The union says the eight will have to manage the 17,000 veterans who use the front line services.
Yvan Thauvette, the president of the union, said it's an impossible task.
"That won't make it. You cannot replace 89 workers that will lose their jobs by eight workers. That makes no sense to me. It is adding insult to injury," said Thauvette.
As part of the federal budget in March of 2012, the government announced it would close the district Veterans Affairs offices from Kelowna, B.C. to Corner Brook, N.L.
The Union of Veterans Affairs Employees said in a news release that in Sydney, N.S. alone, the office handles 4,200 clients, including Ron Clarke.
"Totally I say again totally ridiculous," said Clarke, an outspoken critic of the government's plan.
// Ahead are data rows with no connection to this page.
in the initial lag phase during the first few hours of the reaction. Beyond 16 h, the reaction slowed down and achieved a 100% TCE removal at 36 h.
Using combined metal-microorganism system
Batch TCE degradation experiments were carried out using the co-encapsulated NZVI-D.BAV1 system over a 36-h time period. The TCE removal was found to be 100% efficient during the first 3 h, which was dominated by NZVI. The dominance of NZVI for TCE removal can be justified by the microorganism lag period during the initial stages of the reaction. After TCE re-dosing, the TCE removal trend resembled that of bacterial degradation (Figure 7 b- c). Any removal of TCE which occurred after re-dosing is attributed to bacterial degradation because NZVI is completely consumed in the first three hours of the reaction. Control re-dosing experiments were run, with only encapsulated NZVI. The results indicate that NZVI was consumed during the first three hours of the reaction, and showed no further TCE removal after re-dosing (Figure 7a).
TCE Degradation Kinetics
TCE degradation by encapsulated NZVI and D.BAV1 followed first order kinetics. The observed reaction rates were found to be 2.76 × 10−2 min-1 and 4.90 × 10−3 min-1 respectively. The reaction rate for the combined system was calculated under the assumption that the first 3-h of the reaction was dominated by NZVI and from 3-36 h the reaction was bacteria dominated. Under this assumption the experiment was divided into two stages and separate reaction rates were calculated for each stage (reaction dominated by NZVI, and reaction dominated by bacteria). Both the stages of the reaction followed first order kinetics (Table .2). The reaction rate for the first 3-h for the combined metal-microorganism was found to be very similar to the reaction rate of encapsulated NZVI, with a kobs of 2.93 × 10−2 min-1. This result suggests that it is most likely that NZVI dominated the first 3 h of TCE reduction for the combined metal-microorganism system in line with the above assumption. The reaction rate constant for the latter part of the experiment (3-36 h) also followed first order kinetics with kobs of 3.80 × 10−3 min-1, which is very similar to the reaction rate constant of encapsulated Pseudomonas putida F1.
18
Clarke said one employee replacing the 13 who were at his office is unacceptable.
Clarke said the Service Canada office doesn't give the vets the privacy and service they deserve either.
"We need more than one person to look after our problems."
But the federal government says the eight employees will help with the transition.
"They have the necessary experience," said Parm Gill, parliamentary secretary to the minister of veterans affairs. "They are obviously experts at providing these services and that's the rationale behind, to make the transition easier for our veterans."
The government has also released new apps on mobile devices to share information about Post-Traumatic Stress Disorder and other conditions in an effort to support veterans. But Clarke has panned the apps, saying that in a time of crisis, people don't want to have to use a touch screen.
Clarke and Thauvette said this new move by the federal government changes nothing, and they will continue their campaign to keep veterans affairs offices open.